**PROBLEM DETAILS:**
The number of lines in the records that include "Europa" is all you should give.

**PROVIDED INFORMATION:**

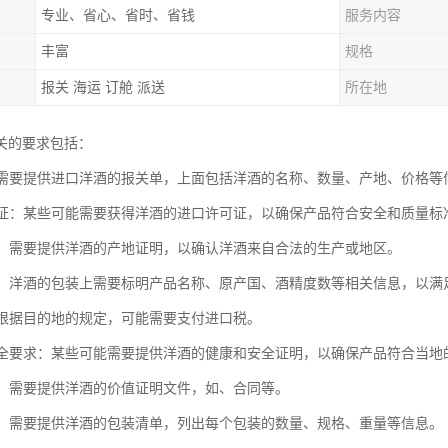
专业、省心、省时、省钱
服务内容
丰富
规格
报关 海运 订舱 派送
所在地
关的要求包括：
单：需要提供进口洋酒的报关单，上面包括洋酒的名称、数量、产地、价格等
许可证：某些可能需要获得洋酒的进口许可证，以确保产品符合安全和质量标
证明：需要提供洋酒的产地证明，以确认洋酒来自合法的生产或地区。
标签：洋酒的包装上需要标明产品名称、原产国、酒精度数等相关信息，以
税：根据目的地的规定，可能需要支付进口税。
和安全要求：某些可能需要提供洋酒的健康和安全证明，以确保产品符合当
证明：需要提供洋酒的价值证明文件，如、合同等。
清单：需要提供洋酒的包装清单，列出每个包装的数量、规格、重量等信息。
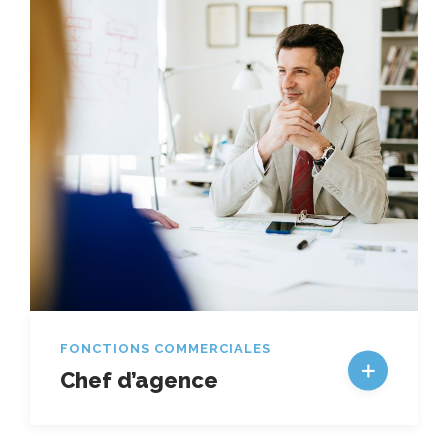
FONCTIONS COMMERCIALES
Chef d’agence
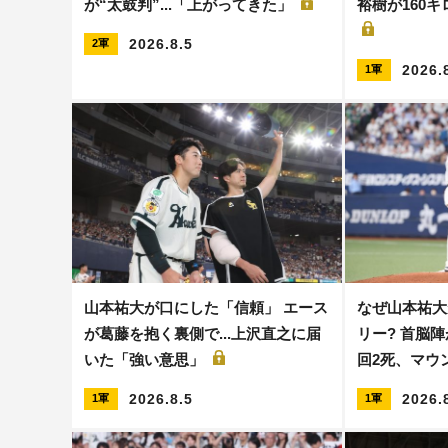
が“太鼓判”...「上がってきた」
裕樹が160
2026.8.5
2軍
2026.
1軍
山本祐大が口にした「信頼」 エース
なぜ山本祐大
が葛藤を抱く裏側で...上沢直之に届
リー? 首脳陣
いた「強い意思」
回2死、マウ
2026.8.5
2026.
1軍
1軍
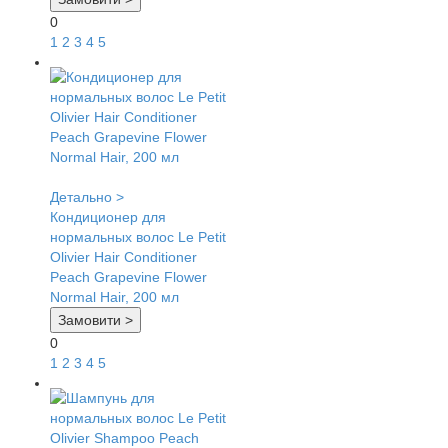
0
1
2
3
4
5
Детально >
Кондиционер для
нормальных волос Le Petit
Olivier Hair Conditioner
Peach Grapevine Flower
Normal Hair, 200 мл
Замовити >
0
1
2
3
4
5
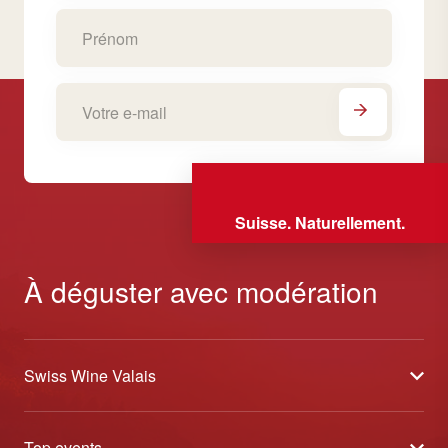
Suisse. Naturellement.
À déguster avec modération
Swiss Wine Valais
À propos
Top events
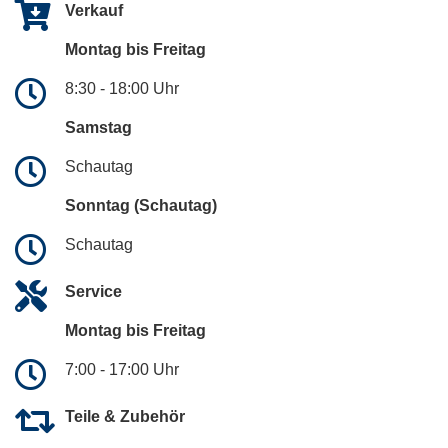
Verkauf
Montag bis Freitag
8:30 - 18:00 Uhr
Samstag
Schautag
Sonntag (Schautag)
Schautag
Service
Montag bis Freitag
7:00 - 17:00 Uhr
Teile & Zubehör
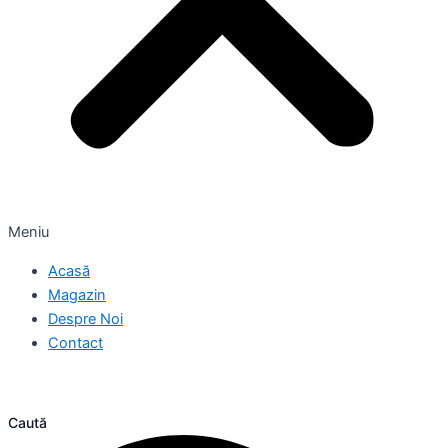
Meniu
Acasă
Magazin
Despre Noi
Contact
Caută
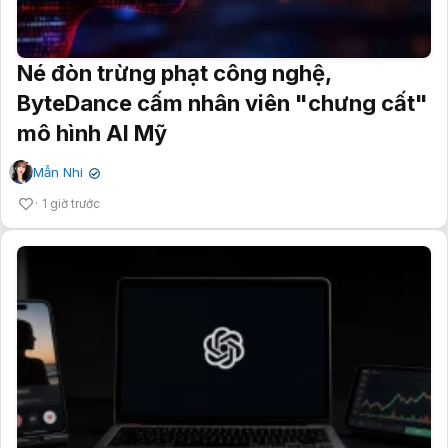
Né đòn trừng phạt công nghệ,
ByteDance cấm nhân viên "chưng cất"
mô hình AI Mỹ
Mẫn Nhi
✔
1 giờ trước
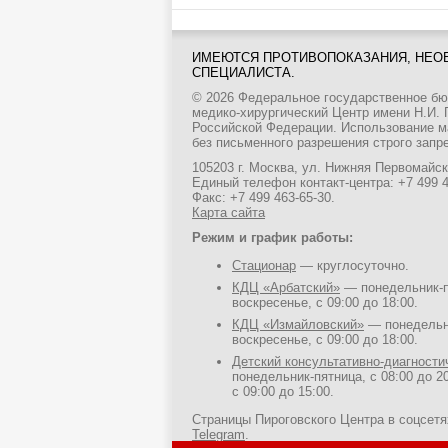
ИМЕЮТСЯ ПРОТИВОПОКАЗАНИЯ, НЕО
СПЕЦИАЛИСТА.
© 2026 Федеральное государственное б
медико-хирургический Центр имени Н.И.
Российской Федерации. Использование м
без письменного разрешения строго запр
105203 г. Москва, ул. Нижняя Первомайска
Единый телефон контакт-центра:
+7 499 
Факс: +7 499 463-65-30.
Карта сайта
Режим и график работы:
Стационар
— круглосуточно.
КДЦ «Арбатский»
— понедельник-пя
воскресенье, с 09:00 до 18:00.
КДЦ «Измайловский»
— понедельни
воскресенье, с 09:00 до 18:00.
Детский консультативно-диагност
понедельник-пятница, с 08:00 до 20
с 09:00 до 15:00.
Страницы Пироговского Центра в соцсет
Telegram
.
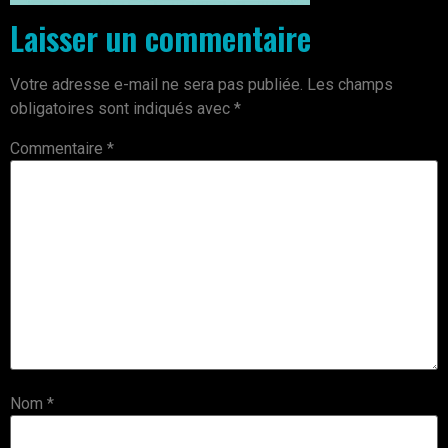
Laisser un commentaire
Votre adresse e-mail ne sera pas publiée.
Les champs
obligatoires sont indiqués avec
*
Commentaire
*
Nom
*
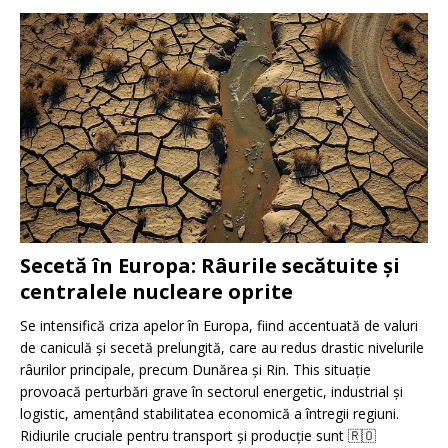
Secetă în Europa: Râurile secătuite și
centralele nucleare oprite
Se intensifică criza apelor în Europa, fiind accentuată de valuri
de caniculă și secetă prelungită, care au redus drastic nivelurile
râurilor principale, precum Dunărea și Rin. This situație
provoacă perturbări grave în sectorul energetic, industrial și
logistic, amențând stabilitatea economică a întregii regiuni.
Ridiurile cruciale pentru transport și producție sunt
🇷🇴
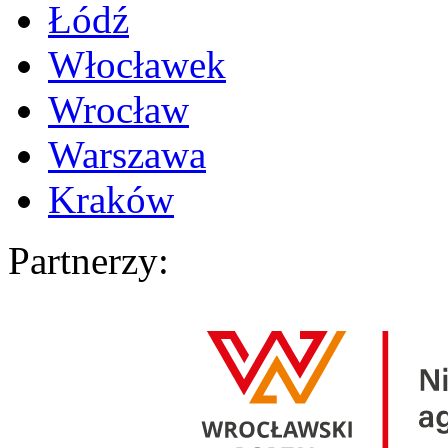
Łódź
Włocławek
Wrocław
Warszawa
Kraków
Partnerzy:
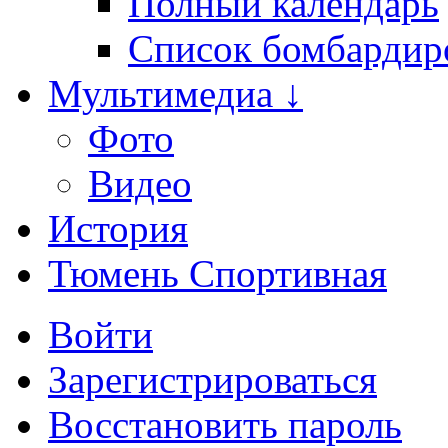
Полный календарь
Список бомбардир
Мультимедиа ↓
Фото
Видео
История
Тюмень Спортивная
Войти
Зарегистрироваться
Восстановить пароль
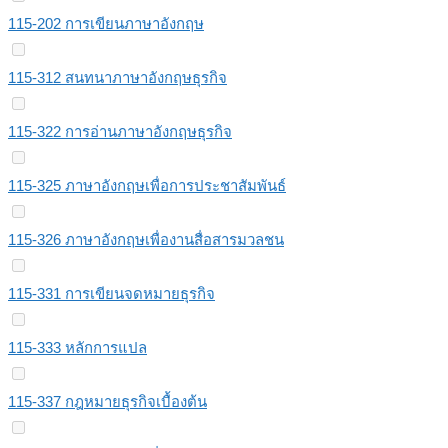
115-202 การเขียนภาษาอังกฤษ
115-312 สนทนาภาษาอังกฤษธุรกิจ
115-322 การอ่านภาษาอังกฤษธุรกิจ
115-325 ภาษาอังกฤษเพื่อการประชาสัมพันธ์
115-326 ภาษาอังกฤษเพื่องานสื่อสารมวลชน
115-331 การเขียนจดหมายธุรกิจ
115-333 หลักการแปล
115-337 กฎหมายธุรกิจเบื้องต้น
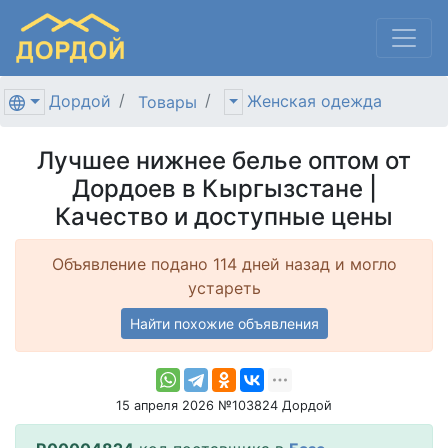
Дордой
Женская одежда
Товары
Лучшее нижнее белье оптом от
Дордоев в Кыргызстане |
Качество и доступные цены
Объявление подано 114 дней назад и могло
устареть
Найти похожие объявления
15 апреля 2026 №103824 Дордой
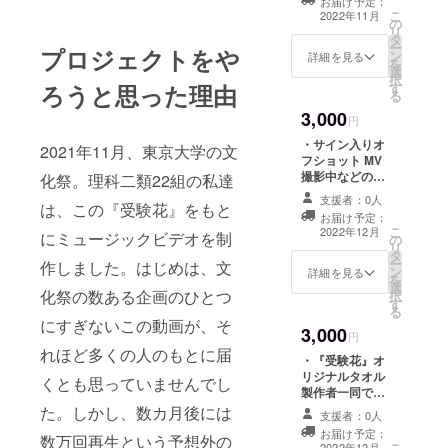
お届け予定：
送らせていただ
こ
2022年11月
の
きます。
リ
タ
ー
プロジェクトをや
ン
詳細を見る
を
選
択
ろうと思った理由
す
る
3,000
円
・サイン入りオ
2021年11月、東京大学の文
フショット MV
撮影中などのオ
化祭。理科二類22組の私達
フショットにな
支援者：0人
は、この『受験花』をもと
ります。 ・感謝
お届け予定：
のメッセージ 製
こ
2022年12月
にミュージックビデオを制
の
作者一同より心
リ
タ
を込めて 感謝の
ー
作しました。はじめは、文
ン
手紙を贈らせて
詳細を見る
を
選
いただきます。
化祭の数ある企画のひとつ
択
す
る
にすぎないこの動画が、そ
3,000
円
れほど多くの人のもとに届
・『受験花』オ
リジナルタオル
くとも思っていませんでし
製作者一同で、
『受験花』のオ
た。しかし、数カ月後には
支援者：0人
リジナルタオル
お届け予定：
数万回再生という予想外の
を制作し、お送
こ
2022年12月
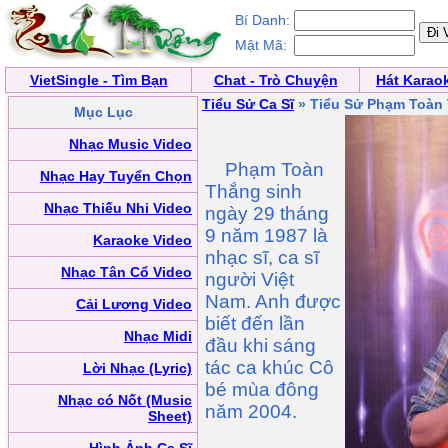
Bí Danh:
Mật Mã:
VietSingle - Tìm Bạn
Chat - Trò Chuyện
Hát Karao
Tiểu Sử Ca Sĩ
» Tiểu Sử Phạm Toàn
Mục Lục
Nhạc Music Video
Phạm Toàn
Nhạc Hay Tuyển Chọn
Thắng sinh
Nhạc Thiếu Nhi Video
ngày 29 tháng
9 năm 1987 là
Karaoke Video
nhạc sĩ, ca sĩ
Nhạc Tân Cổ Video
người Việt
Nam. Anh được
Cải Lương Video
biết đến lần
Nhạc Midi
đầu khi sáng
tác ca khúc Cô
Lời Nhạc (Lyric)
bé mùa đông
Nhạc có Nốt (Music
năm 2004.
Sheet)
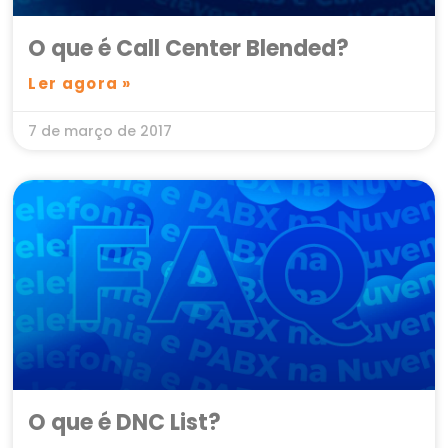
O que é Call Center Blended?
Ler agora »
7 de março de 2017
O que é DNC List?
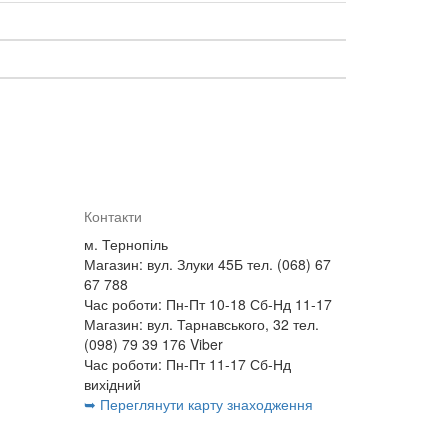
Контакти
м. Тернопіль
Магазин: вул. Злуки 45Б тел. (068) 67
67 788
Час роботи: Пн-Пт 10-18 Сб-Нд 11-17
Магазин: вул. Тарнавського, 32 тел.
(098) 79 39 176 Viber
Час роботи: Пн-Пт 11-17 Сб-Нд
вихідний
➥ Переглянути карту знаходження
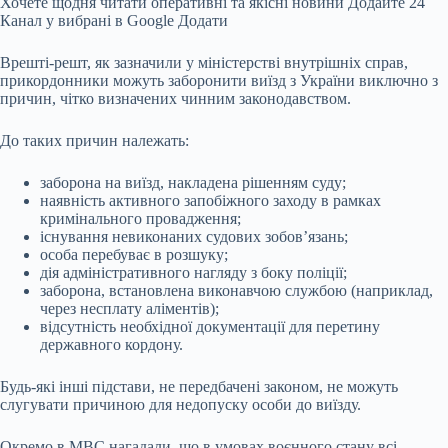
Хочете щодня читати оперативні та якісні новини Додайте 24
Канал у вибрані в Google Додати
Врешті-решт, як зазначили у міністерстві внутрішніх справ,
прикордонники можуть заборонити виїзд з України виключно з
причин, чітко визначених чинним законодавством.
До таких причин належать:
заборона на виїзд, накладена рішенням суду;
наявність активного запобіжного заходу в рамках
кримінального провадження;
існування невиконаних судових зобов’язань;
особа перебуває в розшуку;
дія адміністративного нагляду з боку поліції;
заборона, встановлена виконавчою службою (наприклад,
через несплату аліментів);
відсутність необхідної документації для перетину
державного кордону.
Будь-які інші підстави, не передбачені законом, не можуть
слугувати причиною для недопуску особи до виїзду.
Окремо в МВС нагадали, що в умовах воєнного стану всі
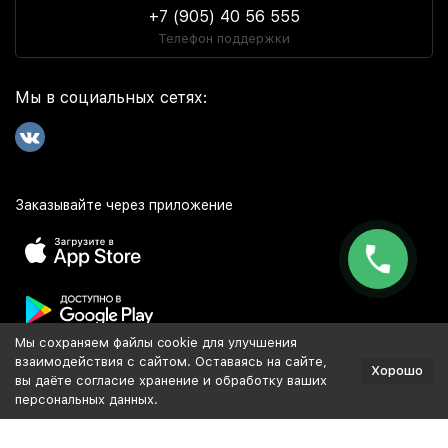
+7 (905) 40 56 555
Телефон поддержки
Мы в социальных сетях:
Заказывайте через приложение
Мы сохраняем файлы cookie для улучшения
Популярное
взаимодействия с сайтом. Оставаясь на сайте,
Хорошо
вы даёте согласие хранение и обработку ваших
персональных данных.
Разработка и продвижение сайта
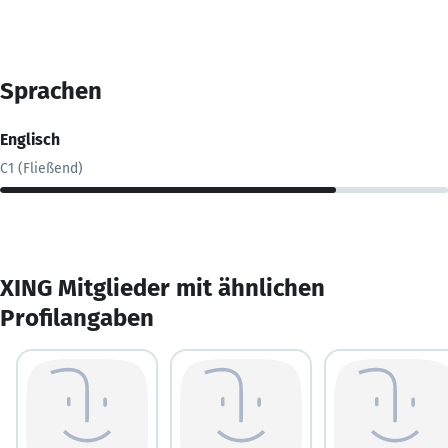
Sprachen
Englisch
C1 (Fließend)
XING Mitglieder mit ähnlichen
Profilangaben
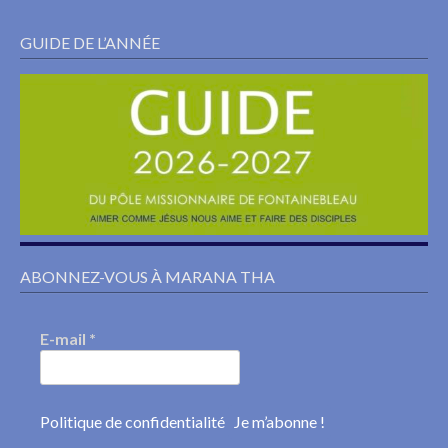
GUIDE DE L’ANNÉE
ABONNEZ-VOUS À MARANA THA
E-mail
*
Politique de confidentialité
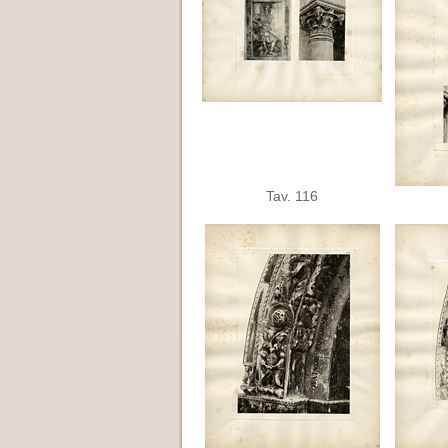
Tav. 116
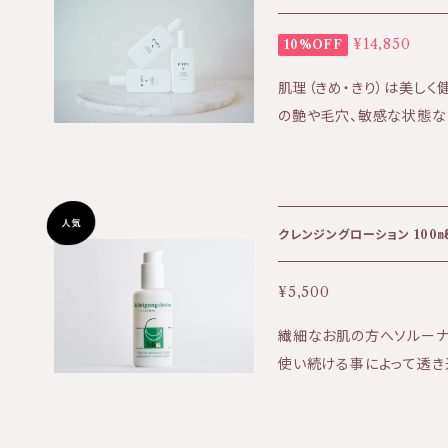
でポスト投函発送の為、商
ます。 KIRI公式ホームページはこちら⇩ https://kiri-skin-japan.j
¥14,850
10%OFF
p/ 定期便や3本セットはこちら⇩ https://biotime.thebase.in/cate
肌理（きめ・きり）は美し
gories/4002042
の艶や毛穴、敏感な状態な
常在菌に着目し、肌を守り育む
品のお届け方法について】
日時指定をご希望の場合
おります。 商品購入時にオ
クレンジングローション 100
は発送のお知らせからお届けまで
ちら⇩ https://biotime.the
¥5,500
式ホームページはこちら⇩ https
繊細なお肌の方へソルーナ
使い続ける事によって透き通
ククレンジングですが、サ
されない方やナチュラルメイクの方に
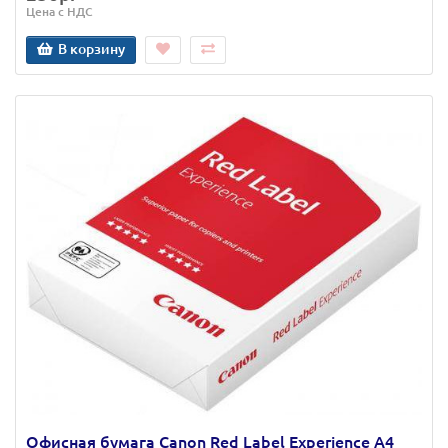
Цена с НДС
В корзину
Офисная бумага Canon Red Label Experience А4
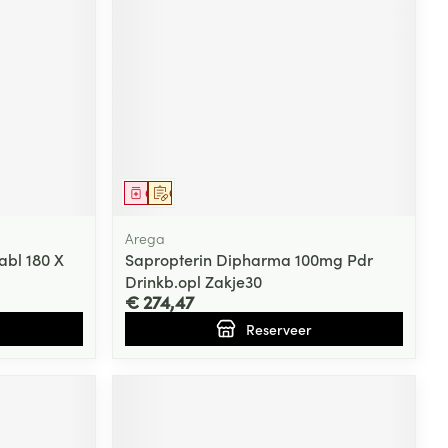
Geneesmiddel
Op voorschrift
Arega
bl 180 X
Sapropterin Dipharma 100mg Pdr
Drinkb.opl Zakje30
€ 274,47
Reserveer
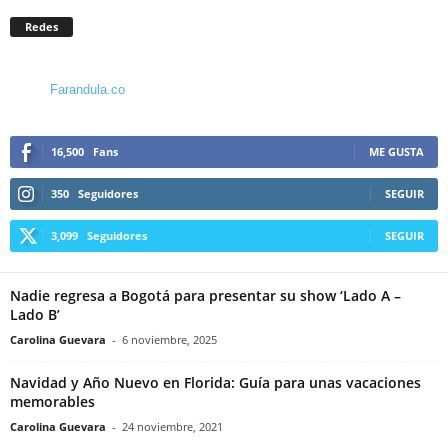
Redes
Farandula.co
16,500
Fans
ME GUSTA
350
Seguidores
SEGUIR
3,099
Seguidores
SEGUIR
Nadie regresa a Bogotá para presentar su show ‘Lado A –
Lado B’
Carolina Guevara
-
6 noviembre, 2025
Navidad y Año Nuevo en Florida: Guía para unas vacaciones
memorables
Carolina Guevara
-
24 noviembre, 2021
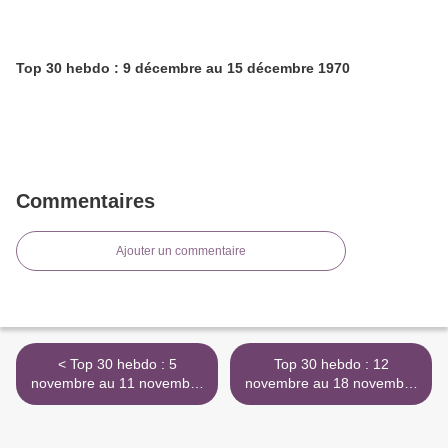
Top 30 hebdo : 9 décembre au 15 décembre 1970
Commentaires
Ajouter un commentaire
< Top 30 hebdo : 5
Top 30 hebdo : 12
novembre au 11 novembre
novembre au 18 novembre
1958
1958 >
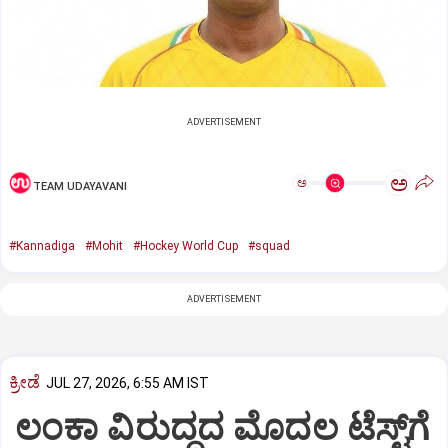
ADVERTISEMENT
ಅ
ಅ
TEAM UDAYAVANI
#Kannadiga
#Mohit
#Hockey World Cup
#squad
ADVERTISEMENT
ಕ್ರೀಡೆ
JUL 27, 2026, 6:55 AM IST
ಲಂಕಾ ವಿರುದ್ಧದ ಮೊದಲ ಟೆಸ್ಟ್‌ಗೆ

**EXERCISE RESULT:**
2